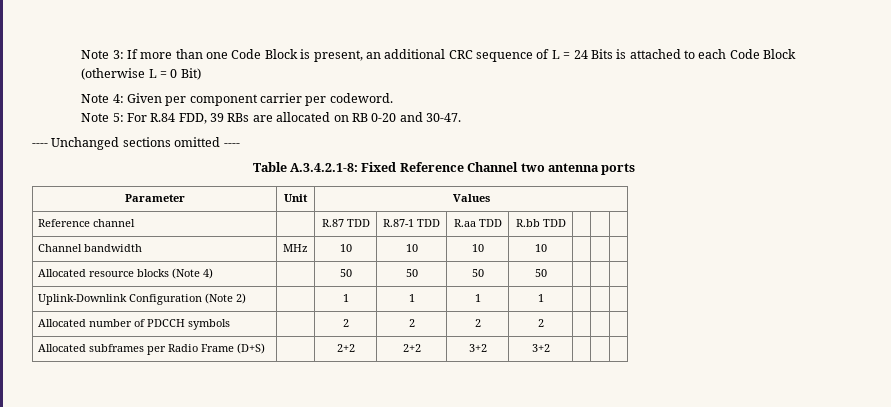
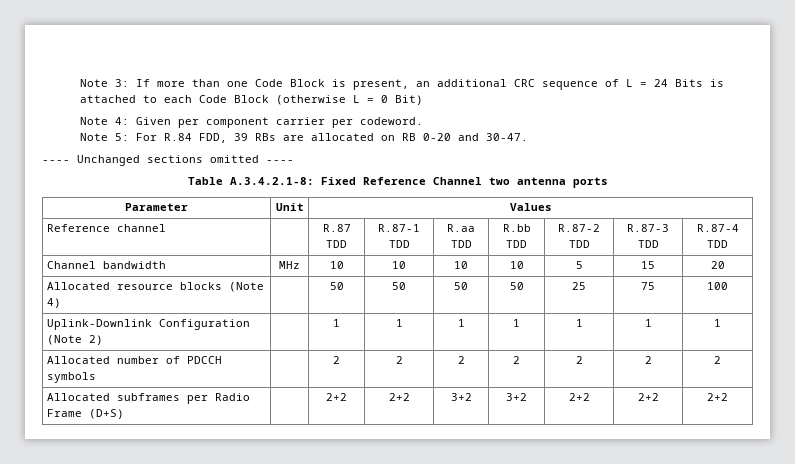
(566, 223) | | -> [558,224,600,232] [568,240,590,248] [627,224,669,232] [637,240,659,248] [696,224,739,232] [707,240,728,248] R.87-2 TDD | R.87-3 TDD | R.87-4 TDD
(547, 248) | | -> [575,261,583,269] [641,261,655,269] [710,261,725,269] 5 | 15 | 20
(547, 273) | | -> [572,282,586,290] [641,282,655,290] [707,282,728,290] 25 | 75 | 100
(544, 298) | | -> [575,319,583,327] [644,319,652,327] [714,319,721,327] 1 | 1 | 1
(544, 323) | | -> [575,356,583,364] [644,356,652,364] [714,356,721,364] 2 | 2 | 2
(550, 348) | | -> [568,393,590,401] [637,393,659,401] [707,393,728,401] 2+2 | 2+2 | 2+2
※ ※ ※
**Exercise directions:**
Return all the records exactly, excluding images.

**Answer area:**
(566, 223) | | -> [558,224,600,232] [568,240,590,248] [627,224,669,232] [637,240,659,248] [696,224,739,232] [707,240,728,248] R.87-2 TDD | R.87-3 TDD | R.87-4 TDD
(547, 248) | | -> [575,261,583,269] [641,261,655,269] [710,261,725,269] 5 | 15 | 20
(547, 273) | | -> [572,282,586,290] [641,282,655,290] [707,282,728,290] 25 | 75 | 100
(544, 298) | | -> [575,319,583,327] [644,319,652,327] [714,319,721,327] 1 | 1 | 1
(544, 323) | | -> [575,356,583,364] [644,356,652,364] [714,356,721,364] 2 | 2 | 2
(550, 348) | | -> [568,393,590,401] [637,393,659,401] [707,393,728,401] 2+2 | 2+2 | 2+2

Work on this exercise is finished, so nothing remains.